Dean Baker, co-director of the Center for Economic and Policy Research, said:
The Democrats have not benefited as much as they should because they have been scared to tell the true story of what is going on in the economy.
The reality is that the collapse of the housing bubble created a gap in annual demand of around $1.2 trillion. About half of this gap is due to a falloff of more than $600 billion in annual construction demand. This is the result of massive overbuilding of both housing and non-residential real estate. Annual consumption has also fallen by around $600 billion because, not because people are pessimistic, but rather because they lost $6 trillion in housing equity.
To replace this $1.2 plunge in annual demand, the Dems pushed through a stimulus that provided about $300 billion a year to the economy in both 2009 and 2010. Roughly half of this was offset by cutbacks at the state and local level. This left a net boost from the government sector about $150 billion to counter a drop of $1.2 trillion in private sector demand.

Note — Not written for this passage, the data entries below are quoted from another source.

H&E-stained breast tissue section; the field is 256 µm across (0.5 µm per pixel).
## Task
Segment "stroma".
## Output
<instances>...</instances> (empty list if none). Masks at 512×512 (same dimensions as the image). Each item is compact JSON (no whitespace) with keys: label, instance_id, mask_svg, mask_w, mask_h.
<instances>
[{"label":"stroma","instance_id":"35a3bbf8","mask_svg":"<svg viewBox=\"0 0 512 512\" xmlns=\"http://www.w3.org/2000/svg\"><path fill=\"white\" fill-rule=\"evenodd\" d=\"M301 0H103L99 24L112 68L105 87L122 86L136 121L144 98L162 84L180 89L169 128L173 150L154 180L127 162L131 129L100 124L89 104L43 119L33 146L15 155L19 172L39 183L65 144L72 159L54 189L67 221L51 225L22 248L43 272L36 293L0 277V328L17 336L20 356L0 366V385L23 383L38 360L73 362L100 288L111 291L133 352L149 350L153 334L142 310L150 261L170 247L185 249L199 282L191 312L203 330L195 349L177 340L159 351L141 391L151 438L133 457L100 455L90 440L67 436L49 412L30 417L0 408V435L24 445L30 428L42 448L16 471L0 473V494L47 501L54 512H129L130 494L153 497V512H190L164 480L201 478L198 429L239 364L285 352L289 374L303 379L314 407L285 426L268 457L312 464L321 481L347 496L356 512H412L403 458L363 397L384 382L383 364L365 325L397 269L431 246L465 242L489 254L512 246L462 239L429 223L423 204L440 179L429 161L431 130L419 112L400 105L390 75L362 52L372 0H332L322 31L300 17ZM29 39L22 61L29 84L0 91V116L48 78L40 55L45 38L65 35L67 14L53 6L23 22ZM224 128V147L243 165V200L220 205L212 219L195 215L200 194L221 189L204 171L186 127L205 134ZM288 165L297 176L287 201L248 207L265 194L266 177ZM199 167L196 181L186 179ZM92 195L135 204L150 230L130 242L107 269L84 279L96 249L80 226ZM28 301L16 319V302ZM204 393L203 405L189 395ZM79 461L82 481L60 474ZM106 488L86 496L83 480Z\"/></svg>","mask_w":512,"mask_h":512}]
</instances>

This stimulus was nowhere near large enough to boost the economy back to full employment as fans of arithmetic everywhere can quickly recognize. However, the Dems were too intimidated by the Peter Peterson-Washington Post types to so what is obviously true. Since the Dems couldn't speak the truth they were left saying nonsense, which has not sat well with voters.
The reality is that the unemployment rate is 1.0-2.0 percentage points lower than it would have been without the stimulus, but it is pretty hard to boast about a 9.6 percent unemployment rate. If the Dems could develop a backbone and stand up to the deficit hawk demagogues they might make more headway with the public, but that doesn't seem likely at this point.
Glen Reynolds of Instapundit said:
No, and they should be grateful. If Democrats were getting full credit for all they've done since 2008, they'd be losing over 100 seats.